━━━━━ PROVIDED TEXT

# Ibanez Tubescreamer TS7 = TS9? a Big Minus USD$60 WTF?!



## AeonSolus (Jul 31, 2009)

The other day i was cruising guitar stores pedal hunting and i happened to find one of the infamous TS7 Tubescreamers, and to my surprise, it sounded just as well as my now deceased TS9, so i immediately took it home! 

Was i just lucky to find a good one? i've heard very bad things about this little box *coughharmonytrainstationcough* regarding that it doesn't "tightens" or Boosts properly, that it sounds digital and boxy, but this one is just the opposite of all, and for $40 bucks, against the $100 that the TS9 costs, ( only that mine was around $25 bucks on clearance ) It's all worth it to my ears...and wallet . What i really think is that the price diference has more to be with the materials used on the TS7, as in the plastic housing, push level knobs, a very fragile on/off switch , contrary to the TS9 Being it all metal housing, with real pots and metal stompable on/off switch.. But since i'm keeping this little gray bastard on the back of my rack, there's no need to stomp on it if it's going to be on at all times 

Have you guys tried these ones out? did you experience the same as me? or did i just find the holy grail of all cheap Tubescreamers? 

EDIT: also, something that somewhat backs up my theory is that the dudes from Limitless Studios claim that the cirquitry is the same, cept for the "HOT/TS9 Mode Switch" thingie.


----------



## petereanima (Jul 31, 2009)

AeonSolus said:


> What i really think is that the price diference has more to be with the materials used on the TS7, as in the plastic housing, push level knobs, a very fragile on/off switch , contrary to the TS9 Being it all metal housing, with real pots and metal stompable on/off switch..



its exactly that!


----------



## Harry (Jul 31, 2009)

The TS-7 has EXACTLY the same circuit, so anyone that tells you it doesn't tighten or boost properly is full of shit
The TS-808 differs from the TS 7/9 by two resistors.

━━━━━━━━━━
━━━━━ DATA EXTRACT

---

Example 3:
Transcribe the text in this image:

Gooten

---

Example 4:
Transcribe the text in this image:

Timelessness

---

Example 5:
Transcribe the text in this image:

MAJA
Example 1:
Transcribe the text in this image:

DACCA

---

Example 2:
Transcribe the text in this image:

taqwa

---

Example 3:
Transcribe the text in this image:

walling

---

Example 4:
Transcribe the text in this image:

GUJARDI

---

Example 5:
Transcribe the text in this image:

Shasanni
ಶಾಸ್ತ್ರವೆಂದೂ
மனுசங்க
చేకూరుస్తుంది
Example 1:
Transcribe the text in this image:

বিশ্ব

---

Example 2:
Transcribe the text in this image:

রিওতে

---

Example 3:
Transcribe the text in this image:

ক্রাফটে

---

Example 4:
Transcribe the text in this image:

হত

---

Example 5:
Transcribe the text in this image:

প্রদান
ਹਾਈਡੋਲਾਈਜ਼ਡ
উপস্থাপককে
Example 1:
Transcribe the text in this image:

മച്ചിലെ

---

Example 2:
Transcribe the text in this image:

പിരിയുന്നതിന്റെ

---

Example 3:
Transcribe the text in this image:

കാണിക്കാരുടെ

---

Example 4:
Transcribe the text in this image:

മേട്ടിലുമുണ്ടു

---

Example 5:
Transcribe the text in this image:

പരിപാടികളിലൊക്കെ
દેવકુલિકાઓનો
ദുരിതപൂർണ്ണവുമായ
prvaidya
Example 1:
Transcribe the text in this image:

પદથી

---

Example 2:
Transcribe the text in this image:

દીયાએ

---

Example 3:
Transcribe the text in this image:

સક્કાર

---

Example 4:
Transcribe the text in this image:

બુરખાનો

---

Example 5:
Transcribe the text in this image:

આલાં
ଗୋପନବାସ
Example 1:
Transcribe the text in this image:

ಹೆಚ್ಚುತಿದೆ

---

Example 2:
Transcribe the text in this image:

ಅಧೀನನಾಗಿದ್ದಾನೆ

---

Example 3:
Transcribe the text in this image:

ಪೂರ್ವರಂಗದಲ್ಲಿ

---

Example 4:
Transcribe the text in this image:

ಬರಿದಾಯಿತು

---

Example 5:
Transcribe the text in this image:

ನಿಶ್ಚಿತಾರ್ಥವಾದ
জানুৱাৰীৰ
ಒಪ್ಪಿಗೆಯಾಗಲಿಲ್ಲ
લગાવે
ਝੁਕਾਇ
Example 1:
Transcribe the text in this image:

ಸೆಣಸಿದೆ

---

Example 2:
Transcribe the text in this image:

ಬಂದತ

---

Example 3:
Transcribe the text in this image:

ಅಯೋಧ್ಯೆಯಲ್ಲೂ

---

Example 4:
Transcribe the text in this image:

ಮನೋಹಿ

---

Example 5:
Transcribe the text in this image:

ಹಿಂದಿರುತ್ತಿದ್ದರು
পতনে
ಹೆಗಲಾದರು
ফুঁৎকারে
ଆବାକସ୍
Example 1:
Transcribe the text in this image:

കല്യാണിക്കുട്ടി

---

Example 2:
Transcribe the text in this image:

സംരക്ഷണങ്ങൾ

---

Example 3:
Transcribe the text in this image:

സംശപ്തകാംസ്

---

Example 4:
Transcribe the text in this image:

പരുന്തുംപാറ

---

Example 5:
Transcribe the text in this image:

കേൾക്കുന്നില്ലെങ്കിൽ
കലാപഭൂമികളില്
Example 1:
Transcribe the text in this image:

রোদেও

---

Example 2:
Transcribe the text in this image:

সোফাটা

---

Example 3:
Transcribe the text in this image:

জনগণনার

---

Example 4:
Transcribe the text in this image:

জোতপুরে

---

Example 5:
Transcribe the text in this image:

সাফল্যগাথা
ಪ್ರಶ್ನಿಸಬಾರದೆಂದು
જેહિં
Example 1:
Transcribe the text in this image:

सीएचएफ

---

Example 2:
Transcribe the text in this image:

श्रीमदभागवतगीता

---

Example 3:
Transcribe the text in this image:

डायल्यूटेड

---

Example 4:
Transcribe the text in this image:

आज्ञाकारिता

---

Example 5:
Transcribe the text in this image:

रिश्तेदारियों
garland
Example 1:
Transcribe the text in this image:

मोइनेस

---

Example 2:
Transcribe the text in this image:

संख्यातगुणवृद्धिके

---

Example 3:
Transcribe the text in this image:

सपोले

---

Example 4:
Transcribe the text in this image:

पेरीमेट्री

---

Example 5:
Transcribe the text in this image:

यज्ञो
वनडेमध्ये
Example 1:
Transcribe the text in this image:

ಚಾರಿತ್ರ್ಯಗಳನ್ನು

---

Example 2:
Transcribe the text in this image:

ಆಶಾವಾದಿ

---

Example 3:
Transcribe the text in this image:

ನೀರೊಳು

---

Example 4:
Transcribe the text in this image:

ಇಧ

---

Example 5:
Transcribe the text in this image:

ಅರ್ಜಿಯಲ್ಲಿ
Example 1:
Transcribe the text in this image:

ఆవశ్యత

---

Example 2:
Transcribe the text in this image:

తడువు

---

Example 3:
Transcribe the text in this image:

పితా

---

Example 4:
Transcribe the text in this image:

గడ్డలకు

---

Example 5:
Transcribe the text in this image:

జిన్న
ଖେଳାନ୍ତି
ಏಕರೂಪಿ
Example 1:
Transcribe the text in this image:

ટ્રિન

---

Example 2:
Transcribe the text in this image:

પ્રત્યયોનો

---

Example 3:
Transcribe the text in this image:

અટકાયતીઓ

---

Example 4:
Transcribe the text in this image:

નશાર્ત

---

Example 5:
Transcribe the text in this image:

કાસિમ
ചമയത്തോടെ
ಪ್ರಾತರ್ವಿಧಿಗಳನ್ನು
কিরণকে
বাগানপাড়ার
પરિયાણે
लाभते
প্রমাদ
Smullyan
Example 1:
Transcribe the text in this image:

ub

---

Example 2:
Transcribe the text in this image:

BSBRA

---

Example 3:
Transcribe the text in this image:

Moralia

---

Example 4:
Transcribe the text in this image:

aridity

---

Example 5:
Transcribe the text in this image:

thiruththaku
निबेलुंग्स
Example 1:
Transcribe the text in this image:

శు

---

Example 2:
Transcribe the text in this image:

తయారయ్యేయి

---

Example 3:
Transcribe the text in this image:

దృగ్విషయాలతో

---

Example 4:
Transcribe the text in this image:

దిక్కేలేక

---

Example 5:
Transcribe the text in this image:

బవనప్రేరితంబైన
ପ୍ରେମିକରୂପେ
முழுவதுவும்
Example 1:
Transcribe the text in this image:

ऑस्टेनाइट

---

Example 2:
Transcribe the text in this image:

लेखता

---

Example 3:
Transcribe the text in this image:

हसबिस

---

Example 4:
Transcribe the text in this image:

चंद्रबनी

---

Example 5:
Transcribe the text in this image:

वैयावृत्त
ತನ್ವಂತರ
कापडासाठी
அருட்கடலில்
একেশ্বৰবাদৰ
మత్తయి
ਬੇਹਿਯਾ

━━━━━━━━━━

■ **SHORT TASK 1**
In the Tubescreamer thread, how much did the TS7 cost compared with the TS9?
■ **SHORT TASK 2**
Using the Tubescreamer thread, explain why the fragile on/off switch on the TS7 does not bother the person who bought it.
■ **SHORT TASK 3**
Write out the Tubescreamer thread again from "## Harry (Jul" to "by two resistors.", and swap "two resistors" for "three resistors".

■ **FULL ANSWER 1**
The TS7 cost $40, while the TS9 costs $100.

■ **FULL ANSWER 2**
The pedal is kept at the back of that person's rack and will be on at all times. There is no need to stomp on it, so the fragile switch does not matter.

■ **FULL ANSWER 3**
## Harry (Jul 31, 2009)

The TS-7 has EXACTLY the same circuit, so anyone that tells you it doesn't tighten or boost properly is full of shit
The TS-808 differs from the TS 7/9 by three resistors.